19h54 : A Limoges (Haute-Vienne), le réseau de bus s'est arrêté quelques instants, en hommage à Philippe Monguillot.

19h52 : "Je vais me battre jusqu'au bout. J'ai la force en moi. Je n'ai presque plus de larmes. J'ai de la colère. (...) La justice va être avec moi."

Depuis la marche blanche qui se déroule dans la ville des Pyrénées-Atlantiques, Véronique Monguillot s'est exprimée pour demander justice après l'agression de son époux, Philippe Monguillot, chauffeur de bus.

19h31 : La famille de Philippe Monguillot vient d'arriver au point de départ de la marche blanche. Sa femme et ses filles prennent la tête du cortège et brandissent le portrait du conducteur sous les applaudissements.

19h18 : Dans les commentaires, nous indique qu'une minute de silence sera observée sur le réseau de tram de Clermont-Ferrand (Puy-de-Dôme) en hommage au chauffeur de bus agressé à Bayonne (Pyrénées-Atlantiques) dimanche. Ce sera le cas dans plusieurs villes de France. Plus de détails dans notre article.

19h17 : 1min de silence prévue également à Clermont-Ferrand dans le tram

19h12 : Plusieurs centaines de personnes sont déjà rassemblées devant l'arrêt Balichon à Bayonne (Pyrénées-Atlantiques), où débutera la marche blanche en hommage à Philippe Monguillot, à 19h30, rapportent nos confrères de France Bleu Pays Basque. C'est à cet arrêt que le chauffeur de bus a été agressé dimanche.

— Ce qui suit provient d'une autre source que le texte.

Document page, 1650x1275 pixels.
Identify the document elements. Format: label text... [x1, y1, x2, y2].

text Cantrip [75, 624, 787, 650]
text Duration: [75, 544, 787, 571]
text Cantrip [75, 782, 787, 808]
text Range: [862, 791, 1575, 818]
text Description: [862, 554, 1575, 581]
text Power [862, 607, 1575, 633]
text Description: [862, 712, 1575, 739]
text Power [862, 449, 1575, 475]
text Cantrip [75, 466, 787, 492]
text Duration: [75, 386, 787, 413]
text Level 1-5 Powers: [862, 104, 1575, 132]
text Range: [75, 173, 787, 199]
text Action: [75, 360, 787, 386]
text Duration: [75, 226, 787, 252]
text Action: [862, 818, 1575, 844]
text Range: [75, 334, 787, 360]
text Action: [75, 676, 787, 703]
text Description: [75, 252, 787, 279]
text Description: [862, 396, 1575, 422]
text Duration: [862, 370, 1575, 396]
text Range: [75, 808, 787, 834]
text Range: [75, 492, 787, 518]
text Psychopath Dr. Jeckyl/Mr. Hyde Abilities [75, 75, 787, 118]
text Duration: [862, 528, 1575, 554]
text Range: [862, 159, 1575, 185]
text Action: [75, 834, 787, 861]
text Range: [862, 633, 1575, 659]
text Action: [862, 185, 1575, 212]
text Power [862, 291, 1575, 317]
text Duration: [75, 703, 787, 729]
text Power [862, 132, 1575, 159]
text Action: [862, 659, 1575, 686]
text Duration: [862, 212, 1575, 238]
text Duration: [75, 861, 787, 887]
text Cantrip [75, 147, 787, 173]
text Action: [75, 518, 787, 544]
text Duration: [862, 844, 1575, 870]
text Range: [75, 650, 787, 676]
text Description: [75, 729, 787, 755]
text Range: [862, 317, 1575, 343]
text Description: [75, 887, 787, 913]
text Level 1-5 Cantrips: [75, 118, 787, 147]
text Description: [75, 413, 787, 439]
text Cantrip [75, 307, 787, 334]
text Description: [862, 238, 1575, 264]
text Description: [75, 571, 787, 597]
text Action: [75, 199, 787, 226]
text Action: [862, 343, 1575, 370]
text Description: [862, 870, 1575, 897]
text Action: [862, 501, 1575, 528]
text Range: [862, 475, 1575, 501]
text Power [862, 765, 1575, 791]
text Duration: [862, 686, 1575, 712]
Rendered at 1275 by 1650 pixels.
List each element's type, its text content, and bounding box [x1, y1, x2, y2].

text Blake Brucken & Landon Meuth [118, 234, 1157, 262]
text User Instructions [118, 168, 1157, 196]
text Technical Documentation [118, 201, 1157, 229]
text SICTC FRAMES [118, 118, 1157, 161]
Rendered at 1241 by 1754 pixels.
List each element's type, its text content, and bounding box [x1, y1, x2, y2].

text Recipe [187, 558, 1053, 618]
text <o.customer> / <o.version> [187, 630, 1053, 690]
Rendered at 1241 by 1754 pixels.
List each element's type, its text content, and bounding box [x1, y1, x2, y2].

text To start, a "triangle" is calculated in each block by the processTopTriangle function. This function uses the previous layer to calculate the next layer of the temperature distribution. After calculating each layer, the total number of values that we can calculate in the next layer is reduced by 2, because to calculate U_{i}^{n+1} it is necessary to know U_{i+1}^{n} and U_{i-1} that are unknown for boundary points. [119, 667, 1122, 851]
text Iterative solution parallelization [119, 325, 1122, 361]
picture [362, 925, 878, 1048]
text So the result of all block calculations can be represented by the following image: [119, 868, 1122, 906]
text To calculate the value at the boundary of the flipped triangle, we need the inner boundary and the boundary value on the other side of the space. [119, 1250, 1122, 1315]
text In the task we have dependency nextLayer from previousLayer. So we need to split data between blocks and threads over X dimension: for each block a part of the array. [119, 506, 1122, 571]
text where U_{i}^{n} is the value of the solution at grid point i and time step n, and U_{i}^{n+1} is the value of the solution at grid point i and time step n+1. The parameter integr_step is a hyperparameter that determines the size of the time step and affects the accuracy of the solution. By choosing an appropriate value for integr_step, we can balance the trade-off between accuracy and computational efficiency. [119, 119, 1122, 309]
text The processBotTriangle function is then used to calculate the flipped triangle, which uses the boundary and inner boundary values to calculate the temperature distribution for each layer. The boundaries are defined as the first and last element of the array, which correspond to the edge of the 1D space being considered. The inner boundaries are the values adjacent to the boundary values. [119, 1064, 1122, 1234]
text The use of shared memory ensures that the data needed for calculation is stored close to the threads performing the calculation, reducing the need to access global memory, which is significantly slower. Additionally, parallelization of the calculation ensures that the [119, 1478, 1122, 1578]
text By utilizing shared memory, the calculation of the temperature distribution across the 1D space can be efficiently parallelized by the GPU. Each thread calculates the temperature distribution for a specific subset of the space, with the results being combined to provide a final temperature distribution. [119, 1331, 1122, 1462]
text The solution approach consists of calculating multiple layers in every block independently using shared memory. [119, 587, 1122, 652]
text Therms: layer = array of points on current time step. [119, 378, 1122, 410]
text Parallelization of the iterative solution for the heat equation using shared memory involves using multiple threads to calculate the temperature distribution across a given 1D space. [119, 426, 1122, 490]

18h09 : Bonjour @Oli. Effectivement, une minute de silence sera observée sur les réseaux de bus et de tram d'Ile-de-France à 19h30, a indiqué la RATP sur son compte Twitter.

18h08 : 1 minute de silence à 19h30 également dans les transports d'Ile de France en hommage au chauffeur de bus sauvagement agressé à Bayonne?

18h03 : Rouen, Le Havre, Dijon, Limoges... Les transports en commun seront à l'arrêt pendant une minute dans de très nombreuses villes de France ce soir à 19h30, en hommage à Philippe Monguillot, conducteur de bus bayonnais agressé dimanche dernier pendant son service, en état de mort cérébrale depuis l'agression. Au même moment, une marche blanche aura lieu à Bayonne (Pyrénées-Atlantiques). Vous pourrez la suivre dans ce live.

13h59 : Véronique Monguillot, la compagne de Philippe Monguillot, le conducteur de bus violemment agressé dimanche soir, organise une marche blanche ce soir à partir de 19h30 à Bayonne "pour dire stop, arrêtez ces massacres".

13h38 : Les deux jeunes hommes accusés d'avoir roué de coups dimanche un chauffeur de bus à Bayonne (Pyrénées-Atlantiques) ont été mis en examen hier soir pour tentative d'homicide volontaire, a appris France Bleu Pays Basque. Ces deux jeunes hommes, âgés de 22 et 23 ans, ont reconnu les faits lors de leur garde à vue

12h51 : Le groupe RATP va rendre hommage à leur collègue bayonnais, en état de mort cérébrale après une violente agression dimanche.